On 8/18/20 10:06 AM, Ralph Campbell wrote:
> 
> On 8/18/20 12:15 AM, Valmiki wrote:
>> Hi All,
>>
>> Im trying to understand heterogeneous memory management, i have following doubts.
>>
>> If HMM is being used we dont have to use DMA controller on device for memory transfers ?

Hi,

Nothing about HMM either requires or prevents using DMA controllers.

>> Without DMA if software is managing page faults and migrations, will there be any performance 
>> impacts ?
>>
>> Is HMM targeted for any specific use cases where DMA controller is not there on device ?
>>
>> Regards,
>> Valmiki
>>
> 
> There are two APIs that are part of "HMM" and are independent of each other.
> 
> hmm_range_fault() is for getting the physical address of a system resident memory page that
> a device can map but is not pinned in the usual way I/O increases the page reference count
> to pin the page. The device driver has to handle invalidation callbacks to remove the device
> mapping. This lets the device access the page without moving it.
> 
> migrate_vma_setup(), migrate_vma_pages(), and migrate_vma_finalize() are used by the device
> driver to migrate data to device private memory. After migration, the system memory is freed
> and the CPU page table holds an invalid PTE that points to the device private struct page
> (similar to a swap PTE).
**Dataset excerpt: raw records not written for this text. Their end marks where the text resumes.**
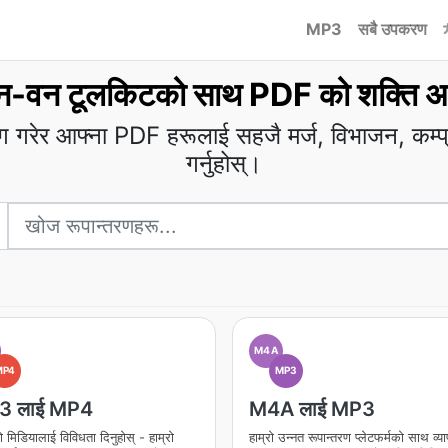
MP3
सबै उपकरण
न-वन टूलकिटको साथ PDF को शक्ति अन
गरेर आफ्ना PDF हरूलाई सहजै मर्ज, विभाजन, कम्प्रे
गर्नुहोस्।
M4A
MP4
MP3
3 लाई MP4
M4A लाई MP3
ो मिडियालाई विविधता दिनुहोस् - हाम्रो
हाम्रो उन्नत रूपान्तरण प्लेटफर्मको साथ व्य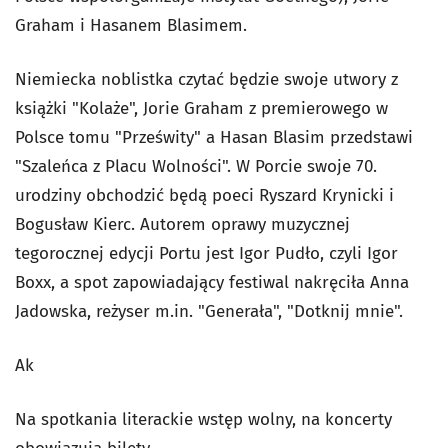
Graham i Hasanem Blasimem.
Niemiecka noblistka czytać będzie swoje utwory z
książki "Kolaże", Jorie Graham z premierowego w
Polsce tomu "Prześwity" a Hasan Blasim przedstawi
"Szaleńca z Placu Wolności". W Porcie swoje 70.
urodziny obchodzić będą poeci Ryszard Krynicki i
Bogusław Kierc. Autorem oprawy muzycznej
tegorocznej edycji Portu jest Igor Pudło, czyli Igor
Boxx, a spot zapowiadający festiwal nakręciła Anna
Jadowska, reżyser m.in. "Generała", "Dotknij mnie".
Ak
Na spotkania literackie wstęp wolny, na koncerty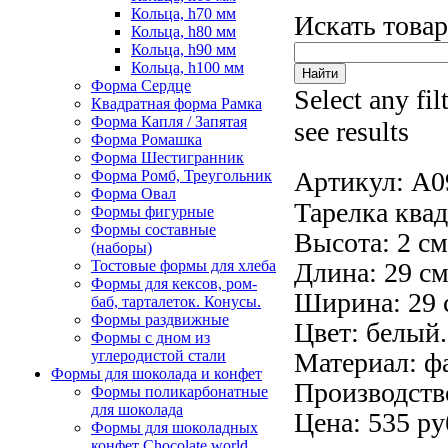
Кольца, h70 мм
Искать това
Кольца, h80 мм
Кольца, h90 мм
Кольца, h100 мм
Форма Сердце
Select any fil
Квадратная форма Рамка
Форма Капля / Запятая
see results
Форма Ромашка
Форма Шестигранник
Артикул:
A0
Форма Ромб, Треугольник
Форма Овал
Тарелка квад
Формы фигурные
Формы составные
Высота: 2 см
(наборы)
Тостовые формы для хлеба
Длина: 29 см
Формы для кексов, ром-
Ширина: 29 
баб, тарталеток. Конусы.
Формы раздвижные
Цвет: белый.
Формы с дном из
углеродистой стали
Материал: ф
Формы для шоколада и конфет
Производств
Формы поликарбонатные
для шоколада
Цена: 535 ру
Формы для шоколадных
конфет Сhocolate world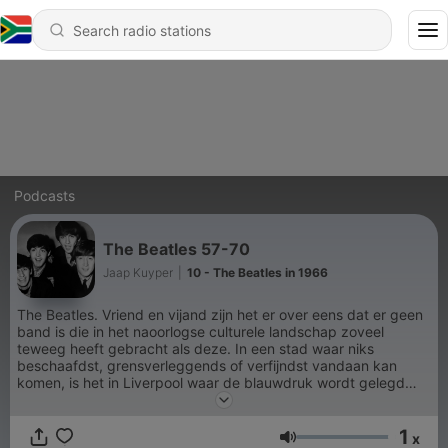
Podcasts
The Beatles 57-70
Jaap Kuyper
|
10 - The Beatles in 1966
The Beatles. Vriend en vijand zijn het er over eens dat er geen
band is die in het naoorlogse culturele landschap zoveel
teweeg heeft gebracht als deze. In een stad waar niks
beschaafdst, grensverleggends of verfijndst vandaan kan
komen, is het in Liverpool waar de blauwdruk wordt gelegd
voor de populaire muziekcultuur. Zowel innovatief als
commercieel zijn The Beatles baanbrekend. Hun gebruik van
1
de opnamestudio als instrument, alsook expansie op het
x
Volume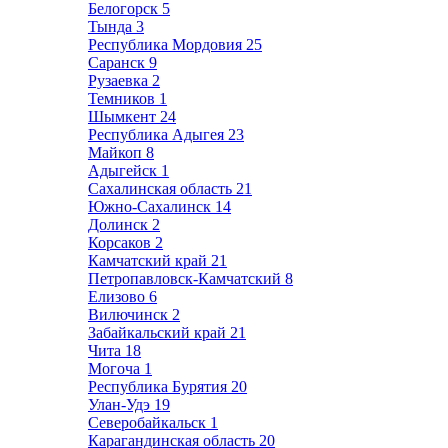
Белогорск
5
Тында
3
Республика Мордовия
25
Саранск
9
Рузаевка
2
Темников
1
Шымкент
24
Республика Адыгея
23
Майкоп
8
Адыгейск
1
Сахалинская область
21
Южно-Сахалинск
14
Долинск
2
Корсаков
2
Камчатский край
21
Петропавловск-Камчатский
8
Елизово
6
Вилючинск
2
Забайкальский край
21
Чита
18
Могоча
1
Республика Бурятия
20
Улан-Удэ
19
Северобайкальск
1
Карагандинская область
20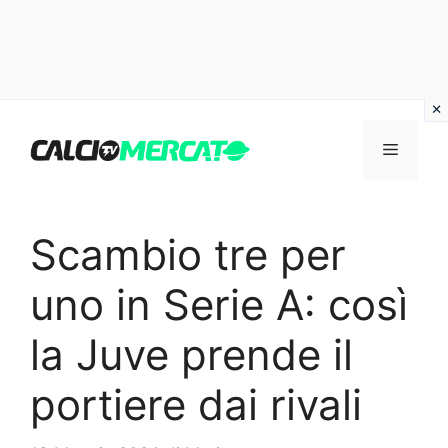
Vai
al
Menu
contenuto
Scambio tre per
uno in Serie A: così
la Juve prende il
portiere dai rivali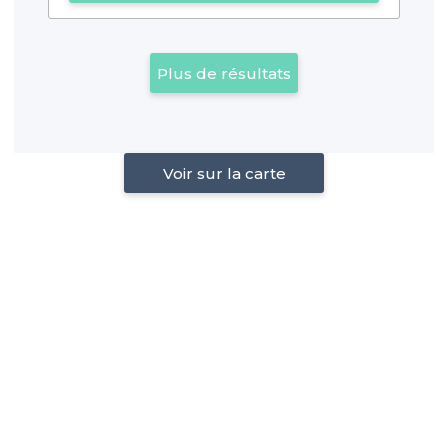
Plus de résultats
Voir sur la carte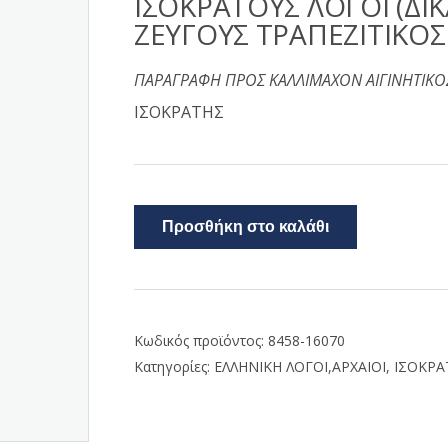
ΙΣΟΚΡΑΤΟΥΣ ΛΟΓΟΙ (ΔΙΚ
ΖΕΥΓΟΥΣ ΤΡΑΠΕΖΙΤΙΚΟΣ
ΠΑΡΑΓΡΑΦΗ ΠΡΟΣ ΚΑΛΛΙΜΑΧΟΝ ΑΙΓΙΝΗΤΙΚΟΣ
ΙΣΟΚΡΑΤΗΣ
Προσθήκη στο καλάθι
Κωδικός προϊόντος:
8458-16070
Κατηγορίες:
ΕΛΛΗΝΙΚΗ ΛΟΓΟΙ,ΑΡΧΑΙΟΙ
,
ΙΣΟΚΡΑ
If the CPU process faults on that address, there is a callback
> to the driver to migrate it back to system memory. This is where device DMA engines can
> be used to copy data to/from system memory and device private memory.
> 
> The use case for the above is to be able to run code such as OpenCL on GPUs and CPUs using
> the same virtual addresses without having to call special memory allocators.
> In other words, just use mmap() and malloc() and not clSVMAlloc().
> 
> There is a performance consideration here. If the GPU accesses the data over PCIe to
> system memory, there is much less bandwidth than accessing local GPU memory. If the
> data is to be accessed/used many times, it can be more efficient to migrate the data
> to local GPU memory. If the data is only accessed a few times, then it is probably
> more efficient to map system memory.
> 

Ralph, that's a good write-up!

Valmiki, did you already read Documentation/vm/hmm.rst, before posting your question?

It's OK to say "no"--I'm not asking in order to criticize, but in order to calibrate
the documentation. Because, we should consider merging in Ralph's write-up above
into hmm.rst, depending on if it helps (which I expect it does, but I'm tainted by
reading hmm.rst too many times and now I can't see what might be missing).

Any time someone new tries to understand the system, it's an opportunity to "unit test"
the documentation. Ideally, hmm.rst would answer many of a first-time reader's questions,
that's where we'd like to end up.


thanks,
-- 
John Hubbard
NVIDIA